12

I'm typesetting a book in French, and I noticed that diacritics broke the search function of Adobe reader. For example, if I write "Numérotation" in my latex document, then Adobe Reader won't find any matches for either "Numerotation" or "Numérotation", since the accent sign is written to the pdf document separately from the "e".

Similarly, if I write "Affect", then Adobe reader won't find any matches for "Affect" : both "f"s are contracted into one character.

How can I ensure that the pdfs generated by pdflatex are fully searchable?

EDIT: Some clarifications:

Thanks for the answers. I currently have two packages loaded :

\usepackage[T1]{fontenc}
\usepackage{ae,aecompl,aeguill}

Adding \usepackage{cmap} doesn't help. Removing ae does help, but the the fonts are bitmap ones, and look terrible.

Final note: removing ae doesn't solve the double-f (ff) problem.

Clément
  • 4,004

2 Answers2

12

Fonts in OT1 encoding make up accented characters by combining two glyphs, so they won't be recognized as such. If you have the CM-Super fonts, then

\usepackage[T1]{fontenc}

will suffice. If you don't have the CM-Super fonts and are stuck with the bitmaps generated by Metafont, then

\usepackage{cmap}

before the other declaration will do. Also the Latin Modern fonts have the correct CMAP entries in the font files, so the glyphs will be recognized by the PDF reader (and they are Type1 fonts). Most font families should give no problems, provided they have Type1 font files and T1 encoding is used.

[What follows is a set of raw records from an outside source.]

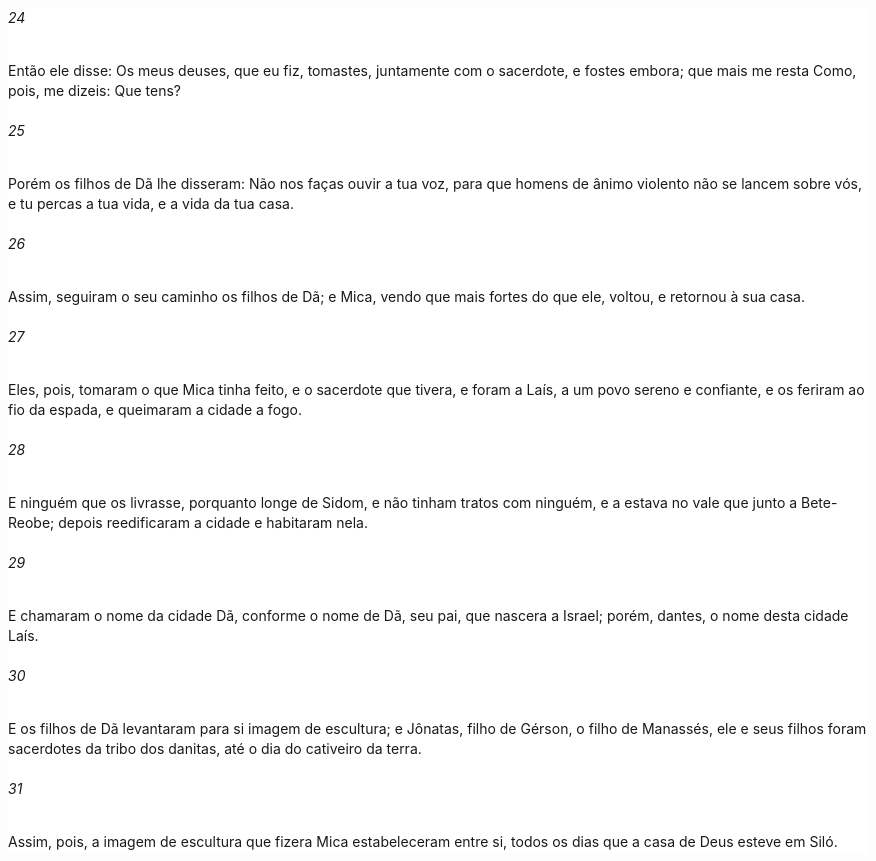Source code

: ###### 24 
Então ele disse: Os meus deuses, que eu fiz,  tomastes, juntamente com o sacerdote, e fostes embora; que mais me resta  Como, pois, me dizeis: Que  tens?

###### 25 
Porém os filhos de Dã lhe disseram: Não nos faças ouvir a tua voz, para que  homens de ânimo violento não se lancem sobre vós, e tu percas a tua vida, e a vida  da tua casa.

###### 26 
Assim, seguiram o seu caminho os filhos de Dã; e Mica, vendo que  mais fortes do que ele, voltou, e retornou à sua casa.

###### 27 
Eles, pois, tomaram o que Mica tinha feito, e o sacerdote que tivera, e foram a Laís, a um povo sereno e confiante, e os feriram ao fio da espada, e queimaram a cidade a fogo.

###### 28 
E ninguém  que os livrasse, porquanto  longe de Sidom, e não tinham tratos com ninguém, e a  estava no vale que  junto a Bete-Reobe; depois reedificaram a cidade e habitaram nela.

###### 29 
E chamaram o nome da cidade Dã, conforme o nome de Dã, seu pai, que nascera a Israel;  porém, dantes, o nome desta cidade Laís.

###### 30 
E os filhos de Dã levantaram para si  imagem de escultura; e Jônatas, filho de Gérson, o filho de Manassés, ele e seus filhos foram sacerdotes da tribo dos danitas, até o dia do cativeiro da terra.

###### 31 
Assim, pois, a imagem de escultura que fizera Mica estabeleceram entre si, todos os dias que a casa de Deus esteve em Siló.

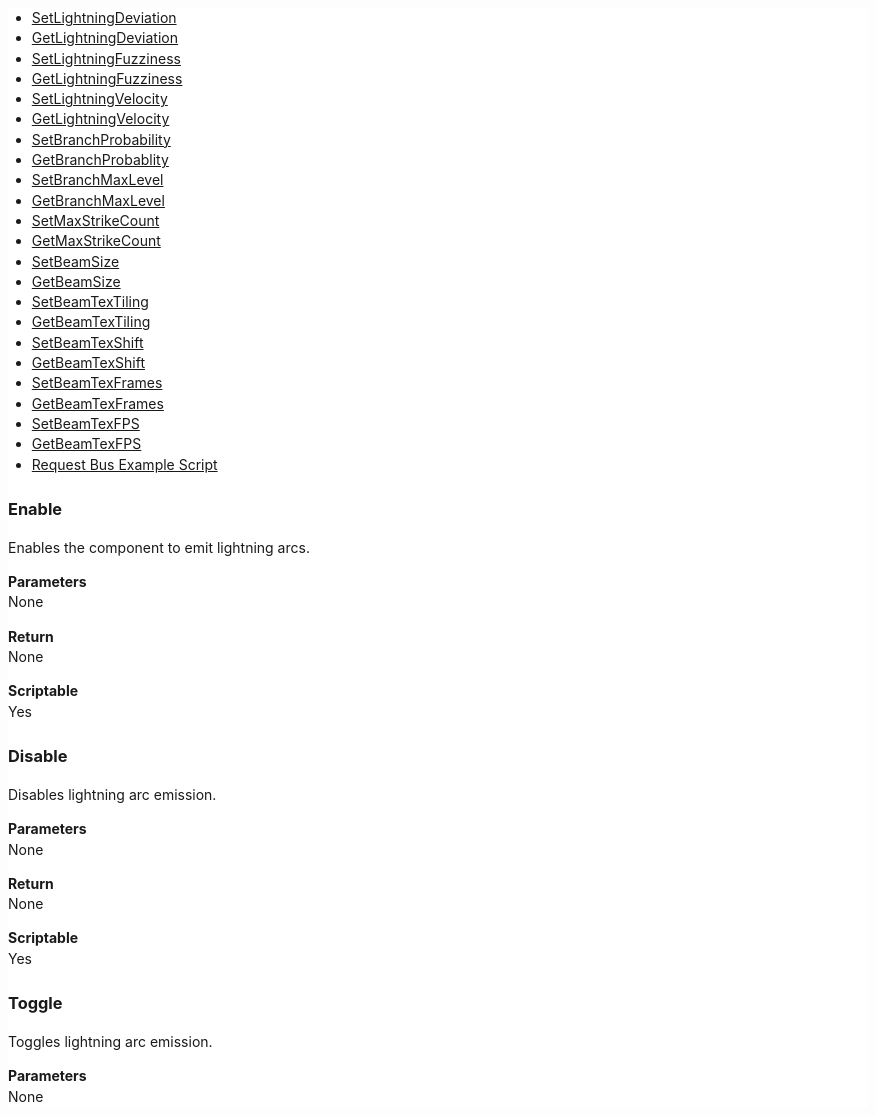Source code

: + [SetLightningDeviation](#lightning-arc-ebus-set-lightning-deviation)
+ [GetLightningDeviation](#lightning-arc-ebus-get-lightning-deviation)
+ [SetLightningFuzziness](#lightning-arc-ebus-set-lightning-fuzziness)
+ [GetLightningFuzziness](#lightning-arc-ebus-get-lightning-fuzziness)
+ [SetLightningVelocity](#lightning-arc-ebus-set-lightning-velocity)
+ [GetLightningVelocity](#lightning-arc-ebus-get-lightning-velocity)
+ [SetBranchProbability](#lightning-arc-ebus-set-branch-probability)
+ [GetBranchProbablity](#lightning-arc-ebus-get-branch-probability)
+ [SetBranchMaxLevel](#lightning-arc-ebus-set-branch-max-level)
+ [GetBranchMaxLevel](#lightning-arc-ebus-get-branch-max-level)
+ [SetMaxStrikeCount](#lightning-arc-ebus-set-max-strike-count)
+ [GetMaxStrikeCount](#lightning-arc-ebus-get-max-strike-count)
+ [SetBeamSize](#lightning-arc-ebus-set-beam-size)
+ [GetBeamSize](#lightning-arc-ebus-get-beam-size)
+ [SetBeamTexTiling](#lightning-arc-ebus-set-beam-tex-tiling)
+ [GetBeamTexTiling](#lightning-arc-ebus-get-beam-tex-tiling)
+ [SetBeamTexShift](#lightning-arc-ebus-set-beam-tex-shift)
+ [GetBeamTexShift](#lightning-arc-ebus-get-beam-tex-shift)
+ [SetBeamTexFrames](#lightning-arc-ebus-set-beam-tex-frames)
+ [GetBeamTexFrames](#lightning-arc-ebus-get-beam-tex-frames)
+ [SetBeamTexFPS](#lightning-arc-ebus-set-beam-tex-fps)
+ [GetBeamTexFPS](#lightning-arc-ebus-get-beam-tex-fps)
+ [Request Bus Example Script](#lightning-arc-ebus-example-script)

### Enable<a name="lightning-arc-ebus-enable"></a>

Enables the component to emit lightning arcs\.

**Parameters**  
None

**Return**  
None

**Scriptable**  
Yes

### Disable<a name="lightning-arc-ebus-disable"></a>

Disables lightning arc emission\.

**Parameters**  
None

**Return**  
None

**Scriptable**  
Yes

### Toggle<a name="lightning-arc-ebus-toggle"></a>

Toggles lightning arc emission\.

**Parameters**  
None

Other encodings such as T2x (x can be A, B, or C) can suffer from the same problem and the cure is the same: declaring the encoding and ensuring that the font files are Type1. No problem (at least in the majority of cases) when OpenType fonts are used with XeLaTeX or LuaLaTeX.

egreg
  • 1,121,712
3

Since nobody mentioned it yet: Using XeLaTeX or LuaLaTeX properly would also solve this since you would then use Unicode. I sincerely recommended this.